• [Data to examine]
*****

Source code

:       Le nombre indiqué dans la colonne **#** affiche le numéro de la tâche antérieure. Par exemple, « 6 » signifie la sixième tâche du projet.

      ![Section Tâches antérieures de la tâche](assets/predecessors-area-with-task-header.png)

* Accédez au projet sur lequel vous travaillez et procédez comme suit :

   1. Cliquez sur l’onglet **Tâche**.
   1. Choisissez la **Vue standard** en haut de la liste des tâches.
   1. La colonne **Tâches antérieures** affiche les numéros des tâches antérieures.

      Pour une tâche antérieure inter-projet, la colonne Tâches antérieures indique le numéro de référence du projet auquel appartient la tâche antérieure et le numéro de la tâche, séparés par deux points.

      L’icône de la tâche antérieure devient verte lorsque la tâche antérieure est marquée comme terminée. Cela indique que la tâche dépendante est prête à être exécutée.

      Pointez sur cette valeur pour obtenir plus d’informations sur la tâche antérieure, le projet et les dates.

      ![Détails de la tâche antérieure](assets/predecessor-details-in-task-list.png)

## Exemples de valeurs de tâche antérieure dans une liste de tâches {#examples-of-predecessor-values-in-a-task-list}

*****

• [Instructions to follow] Only the lines from the one containing "de la tâche](assets/predecessors-area-with-task-header.png)" through the last line above belong in your answer. Retype them exactly.

• [Task answer]
      ![Section Tâches antérieures de la tâche](assets/predecessors-area-with-task-header.png)

* Accédez au projet sur lequel vous travaillez et procédez comme suit :

   1. Cliquez sur l’onglet **Tâche**.
   1. Choisissez la **Vue standard** en haut de la liste des tâches.
   1. La colonne **Tâches antérieures** affiche les numéros des tâches antérieures.

      Pour une tâche antérieure inter-projet, la colonne Tâches antérieures indique le numéro de référence du projet auquel appartient la tâche antérieure et le numéro de la tâche, séparés par deux points.

      L’icône de la tâche antérieure devient verte lorsque la tâche antérieure est marquée comme terminée. Cela indique que la tâche dépendante est prête à être exécutée.

      Pointez sur cette valeur pour obtenir plus d’informations sur la tâche antérieure, le projet et les dates.

      ![Détails de la tâche antérieure](assets/predecessor-details-in-task-list.png)

## Exemples de valeurs de tâche antérieure dans une liste de tâches {#examples-of-predecessor-values-in-a-task-list}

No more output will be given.